| TASK OBJECTIVE |
Lines from the line with "väldränerad jord. Etablerade" to the line with "Skötsel: Kräver minimal" in the entries below, and only those, must be output exactly, with both ends included.
******
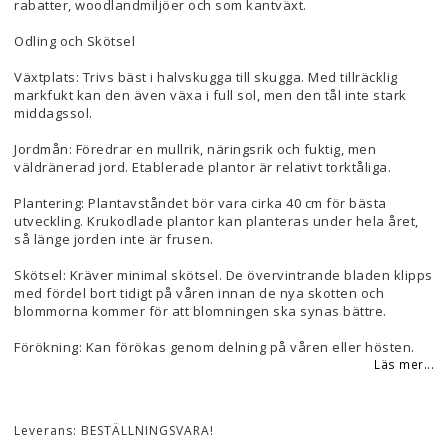
rabatter, woodlandmiljöer och som kantväxt.
Odling och Skötsel
Växtplats: Trivs bäst i halvskugga till skugga. Med tillräcklig
markfukt kan den även växa i full sol, men den tål inte stark
middagssol.
Jordmån: Föredrar en mullrik, näringsrik och fuktig, men
väldränerad jord. Etablerade plantor är relativt torktåliga.
Plantering: Plantavståndet bör vara cirka 40 cm för bästa
utveckling. Krukodlade plantor kan planteras under hela året,
så länge jorden inte är frusen.
Skötsel: Kräver minimal skötsel. De övervintrande bladen klipps
med fördel bort tidigt på våren innan de nya skotten och
blommorna kommer för att blomningen ska synas bättre.
Förökning: Kan förökas genom delning på våren eller hösten.
Läs mer...
Leverans:
BESTÄLLNINGSVARA!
******
| ANSWER TO THE EXERCISE |
väldränerad jord. Etablerade plantor är relativt torktåliga.
Plantering: Plantavståndet bör vara cirka 40 cm för bästa
utveckling. Krukodlade plantor kan planteras under hela året,
så länge jorden inte är frusen.
Skötsel: Kräver minimal skötsel. De övervintrande bladen klipps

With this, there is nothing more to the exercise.